The rewrite is trivial and in fact looks very similar to the map approach used in the previous examples.

def main_smp_shared_2(top, nthreads) :  
   n             = int(top)  
   nthreads      = int(nthreads)  
 
   prime         = (n + 1) * [1]  
 
   B     = smp_load_balance(nthreads, n)  
   arr   = multiprocessing.Array('i',prime)  
 
   procs = map(create_process, map(lambda lst : (n, lst, arr), B))  
   map(lambda p : p.start(), procs)  
   map(lambda p : p.join(), procs)  
   prime = arr[:]  
 
   return count_primes(prime)  
 
def create_process(argv) :  
   return multiprocessing.Process(target=dowork_smp_shared_2, args=(argv,))  
 
def dowork_smp_shared_2(args) :  
   n, nexti_sh2, L = args  
   nk    = 0  
   ops   = 0  
   k     = nexti_sh2[0]  
 
   lim   = len(nexti_sh2)  
   while 1 :  
 
       k  = nexti_sh2[nk]  
       if L[k] == 1 :  
           r = n / k  
           for i in range(nexti_sh2[0], r+1) :  
               ops   += 1  
               L[i*k] = 0  
       nk += 1  
       if nk >= lim : break  
 
   return L  
 

The results of the test are shown here.

I should note that ran the test by starting at a higher process count than shown here and counting down. I dropped the results for the higher process count, as it clearly showed the startup effect mentioned in the discussion of the results of the main_smp_alt implementation. The startup phase in this example includes everything up to and including the creation of the shared array. phase 1 adds the process creation.

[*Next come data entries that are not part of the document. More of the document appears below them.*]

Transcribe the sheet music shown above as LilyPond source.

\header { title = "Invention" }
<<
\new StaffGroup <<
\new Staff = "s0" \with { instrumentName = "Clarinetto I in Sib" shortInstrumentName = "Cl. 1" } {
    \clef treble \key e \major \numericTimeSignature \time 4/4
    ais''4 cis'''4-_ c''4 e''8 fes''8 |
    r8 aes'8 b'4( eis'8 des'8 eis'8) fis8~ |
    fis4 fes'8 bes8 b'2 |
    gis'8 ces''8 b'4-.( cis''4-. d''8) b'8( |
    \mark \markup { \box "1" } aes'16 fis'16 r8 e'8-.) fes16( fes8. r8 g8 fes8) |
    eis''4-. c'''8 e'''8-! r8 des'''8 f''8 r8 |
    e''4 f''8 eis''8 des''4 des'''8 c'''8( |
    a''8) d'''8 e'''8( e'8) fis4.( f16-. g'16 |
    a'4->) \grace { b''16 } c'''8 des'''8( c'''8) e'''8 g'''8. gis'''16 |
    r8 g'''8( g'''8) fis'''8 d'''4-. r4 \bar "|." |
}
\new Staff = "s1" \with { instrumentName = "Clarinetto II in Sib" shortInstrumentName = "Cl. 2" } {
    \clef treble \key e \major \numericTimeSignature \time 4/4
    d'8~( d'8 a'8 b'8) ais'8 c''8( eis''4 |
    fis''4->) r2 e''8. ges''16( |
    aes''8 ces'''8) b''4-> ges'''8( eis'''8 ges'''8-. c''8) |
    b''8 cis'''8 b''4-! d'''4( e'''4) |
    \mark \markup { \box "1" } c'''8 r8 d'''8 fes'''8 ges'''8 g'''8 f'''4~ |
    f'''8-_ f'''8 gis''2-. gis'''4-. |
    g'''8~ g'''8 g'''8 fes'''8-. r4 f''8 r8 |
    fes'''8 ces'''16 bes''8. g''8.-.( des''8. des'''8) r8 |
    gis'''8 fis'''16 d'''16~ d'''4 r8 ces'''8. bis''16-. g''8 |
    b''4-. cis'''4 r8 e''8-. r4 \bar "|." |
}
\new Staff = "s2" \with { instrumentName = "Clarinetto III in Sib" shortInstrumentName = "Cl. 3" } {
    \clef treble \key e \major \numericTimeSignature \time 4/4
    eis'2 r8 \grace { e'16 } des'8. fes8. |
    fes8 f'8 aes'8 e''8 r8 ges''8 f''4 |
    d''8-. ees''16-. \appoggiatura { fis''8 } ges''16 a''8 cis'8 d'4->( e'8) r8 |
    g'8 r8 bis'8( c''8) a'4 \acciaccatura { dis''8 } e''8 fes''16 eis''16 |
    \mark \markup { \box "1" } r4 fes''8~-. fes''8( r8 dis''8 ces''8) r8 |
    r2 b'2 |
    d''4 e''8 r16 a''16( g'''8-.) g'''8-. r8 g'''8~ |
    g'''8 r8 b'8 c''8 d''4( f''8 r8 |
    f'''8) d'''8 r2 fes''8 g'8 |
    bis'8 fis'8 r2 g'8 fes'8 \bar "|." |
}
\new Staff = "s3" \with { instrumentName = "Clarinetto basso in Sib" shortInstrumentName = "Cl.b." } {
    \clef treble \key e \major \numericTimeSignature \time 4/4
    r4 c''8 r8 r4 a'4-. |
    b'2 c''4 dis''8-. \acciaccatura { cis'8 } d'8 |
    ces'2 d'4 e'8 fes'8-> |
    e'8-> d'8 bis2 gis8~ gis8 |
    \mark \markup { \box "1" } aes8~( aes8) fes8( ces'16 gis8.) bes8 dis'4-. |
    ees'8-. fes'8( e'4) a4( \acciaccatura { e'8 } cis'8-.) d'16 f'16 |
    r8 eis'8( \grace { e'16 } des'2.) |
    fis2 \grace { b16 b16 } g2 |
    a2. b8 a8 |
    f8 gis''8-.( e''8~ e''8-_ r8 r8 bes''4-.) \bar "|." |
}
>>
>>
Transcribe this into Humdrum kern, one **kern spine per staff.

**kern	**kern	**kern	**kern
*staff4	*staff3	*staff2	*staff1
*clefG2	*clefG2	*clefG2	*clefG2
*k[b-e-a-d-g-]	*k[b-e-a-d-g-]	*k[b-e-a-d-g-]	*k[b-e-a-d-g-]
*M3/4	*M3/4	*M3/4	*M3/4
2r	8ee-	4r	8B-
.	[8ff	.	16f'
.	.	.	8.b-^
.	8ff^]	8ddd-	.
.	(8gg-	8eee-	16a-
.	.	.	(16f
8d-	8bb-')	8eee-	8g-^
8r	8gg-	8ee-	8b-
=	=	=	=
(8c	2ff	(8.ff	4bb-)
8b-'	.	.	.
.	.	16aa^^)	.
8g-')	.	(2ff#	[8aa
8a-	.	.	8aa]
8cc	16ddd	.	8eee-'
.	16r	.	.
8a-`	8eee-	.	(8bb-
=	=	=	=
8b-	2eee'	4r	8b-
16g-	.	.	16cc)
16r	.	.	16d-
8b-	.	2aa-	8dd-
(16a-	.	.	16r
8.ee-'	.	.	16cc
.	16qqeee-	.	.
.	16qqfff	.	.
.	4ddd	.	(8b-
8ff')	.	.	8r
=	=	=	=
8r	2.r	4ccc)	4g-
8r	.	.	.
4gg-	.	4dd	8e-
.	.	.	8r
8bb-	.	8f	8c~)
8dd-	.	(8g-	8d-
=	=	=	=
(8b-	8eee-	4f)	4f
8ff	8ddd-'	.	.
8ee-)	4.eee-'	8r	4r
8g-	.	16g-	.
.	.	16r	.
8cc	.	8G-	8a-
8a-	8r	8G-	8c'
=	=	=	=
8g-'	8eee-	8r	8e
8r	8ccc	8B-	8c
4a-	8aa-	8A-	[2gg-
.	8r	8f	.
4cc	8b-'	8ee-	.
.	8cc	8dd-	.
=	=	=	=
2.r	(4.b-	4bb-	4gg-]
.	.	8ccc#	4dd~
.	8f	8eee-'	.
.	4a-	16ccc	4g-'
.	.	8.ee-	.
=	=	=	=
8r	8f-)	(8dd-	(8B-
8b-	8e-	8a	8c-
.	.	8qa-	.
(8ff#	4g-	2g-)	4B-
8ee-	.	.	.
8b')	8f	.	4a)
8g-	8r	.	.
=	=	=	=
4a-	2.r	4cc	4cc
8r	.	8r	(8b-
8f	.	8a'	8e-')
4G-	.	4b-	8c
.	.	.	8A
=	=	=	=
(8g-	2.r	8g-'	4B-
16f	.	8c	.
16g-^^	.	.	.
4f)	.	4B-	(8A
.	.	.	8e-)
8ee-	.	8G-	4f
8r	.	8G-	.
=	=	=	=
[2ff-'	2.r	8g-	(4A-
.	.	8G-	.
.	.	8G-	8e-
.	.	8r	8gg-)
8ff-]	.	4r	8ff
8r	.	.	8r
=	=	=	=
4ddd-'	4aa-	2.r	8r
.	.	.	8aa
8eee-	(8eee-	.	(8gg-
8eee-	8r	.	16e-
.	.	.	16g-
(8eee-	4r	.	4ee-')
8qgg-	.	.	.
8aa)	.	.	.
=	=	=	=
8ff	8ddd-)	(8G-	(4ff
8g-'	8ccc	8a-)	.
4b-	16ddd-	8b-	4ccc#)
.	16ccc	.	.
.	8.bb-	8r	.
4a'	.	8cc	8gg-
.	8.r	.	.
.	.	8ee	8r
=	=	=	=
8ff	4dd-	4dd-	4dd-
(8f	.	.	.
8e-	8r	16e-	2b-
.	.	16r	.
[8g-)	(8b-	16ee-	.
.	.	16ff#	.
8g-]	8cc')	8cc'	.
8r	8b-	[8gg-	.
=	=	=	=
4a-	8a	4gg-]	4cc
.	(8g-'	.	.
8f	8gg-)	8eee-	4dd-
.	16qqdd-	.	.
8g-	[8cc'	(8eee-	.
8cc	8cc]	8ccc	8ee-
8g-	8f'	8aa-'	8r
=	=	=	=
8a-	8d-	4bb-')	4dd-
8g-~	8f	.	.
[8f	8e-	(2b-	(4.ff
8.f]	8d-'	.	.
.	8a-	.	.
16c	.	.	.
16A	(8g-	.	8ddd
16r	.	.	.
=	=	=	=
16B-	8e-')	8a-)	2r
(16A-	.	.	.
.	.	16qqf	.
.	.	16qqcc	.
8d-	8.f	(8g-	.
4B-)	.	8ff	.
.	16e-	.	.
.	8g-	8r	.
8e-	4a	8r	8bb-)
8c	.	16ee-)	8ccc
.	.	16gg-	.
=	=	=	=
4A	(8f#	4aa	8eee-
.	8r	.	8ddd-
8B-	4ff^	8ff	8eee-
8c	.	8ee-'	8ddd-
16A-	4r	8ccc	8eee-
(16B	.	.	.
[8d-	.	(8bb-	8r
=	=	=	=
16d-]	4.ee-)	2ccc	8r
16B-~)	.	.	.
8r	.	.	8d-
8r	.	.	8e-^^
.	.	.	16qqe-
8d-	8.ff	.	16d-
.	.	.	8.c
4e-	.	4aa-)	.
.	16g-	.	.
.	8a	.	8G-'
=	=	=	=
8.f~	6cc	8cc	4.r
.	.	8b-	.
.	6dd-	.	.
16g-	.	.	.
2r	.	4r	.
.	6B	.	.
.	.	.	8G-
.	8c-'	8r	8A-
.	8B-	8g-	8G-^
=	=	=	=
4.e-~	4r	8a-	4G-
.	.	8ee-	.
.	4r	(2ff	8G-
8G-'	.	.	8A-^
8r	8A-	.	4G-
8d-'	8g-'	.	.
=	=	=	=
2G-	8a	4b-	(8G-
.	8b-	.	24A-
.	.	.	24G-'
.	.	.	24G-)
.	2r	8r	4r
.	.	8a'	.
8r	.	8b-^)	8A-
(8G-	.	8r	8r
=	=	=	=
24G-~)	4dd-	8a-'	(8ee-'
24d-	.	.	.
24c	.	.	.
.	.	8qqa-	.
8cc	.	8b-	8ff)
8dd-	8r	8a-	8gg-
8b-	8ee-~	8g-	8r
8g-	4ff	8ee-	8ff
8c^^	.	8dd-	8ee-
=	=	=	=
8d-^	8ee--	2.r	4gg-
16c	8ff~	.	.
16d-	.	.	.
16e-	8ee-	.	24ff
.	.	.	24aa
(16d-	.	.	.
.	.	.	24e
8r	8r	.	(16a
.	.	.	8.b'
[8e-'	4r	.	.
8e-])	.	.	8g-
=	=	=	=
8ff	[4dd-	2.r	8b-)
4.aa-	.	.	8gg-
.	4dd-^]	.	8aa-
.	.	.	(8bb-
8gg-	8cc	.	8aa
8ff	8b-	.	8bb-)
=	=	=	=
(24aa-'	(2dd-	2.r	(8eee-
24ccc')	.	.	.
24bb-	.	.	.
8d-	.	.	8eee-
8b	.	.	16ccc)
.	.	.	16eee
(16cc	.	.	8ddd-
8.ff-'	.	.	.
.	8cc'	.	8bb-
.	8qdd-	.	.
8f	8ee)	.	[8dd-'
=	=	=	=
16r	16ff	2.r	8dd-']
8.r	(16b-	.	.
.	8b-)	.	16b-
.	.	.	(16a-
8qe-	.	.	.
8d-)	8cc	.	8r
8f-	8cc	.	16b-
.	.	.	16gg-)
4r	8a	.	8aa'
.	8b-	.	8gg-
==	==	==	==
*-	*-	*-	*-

There is no reduction phase as the processes share the sieve list. Therefore any change in performance is due to the distribution of the calculation across multiple instances. Notice the increase in performance when the number of processors increase from one to two. Performance starts to decrease after that as adding more processes creates more load on the box.

In this graph I show the performance as a function of the number of processes from 1 to 20. Again, changed the number of processes from hight to low, to remove startup effects on the lower end of the graph. You can clearly see the improvement in performance as you change from one to two and three processes, but that improvement diminished rapidly.

Conclusions

This post and the previous post use the distribution of the Sieve of Erasthones as way to explore multi-threading and multi-processing in Python.

I explored two simple ways to avoid the use of shared data. Both approaches lead to an increase in the number of total operations required to get the final Sieve. In both cases additional processing steps are required which can add significant processing time, offsetting any potential performance gain due to the distribution of the calculation, regardless of whether I use multi-threading or multi-processing.

When shared data is used, the [global interpretor lock (GIL)](a href=www.dabeaz.com/python/GIL.pdf) in the multi-threading module puts a hard floor on any potential performance increase.

The multiprocessing module does show a performance when the number of processes is roughly equal to the number of cores. However, an algorithm as simple as the Sieve doesn't allow for amortization of the startup cost, and the performance is significantly worse when multi-threading is used.

However, in cases where the startup costs can be amortized successfully the multiprocessing module may well lead to a gain in performance.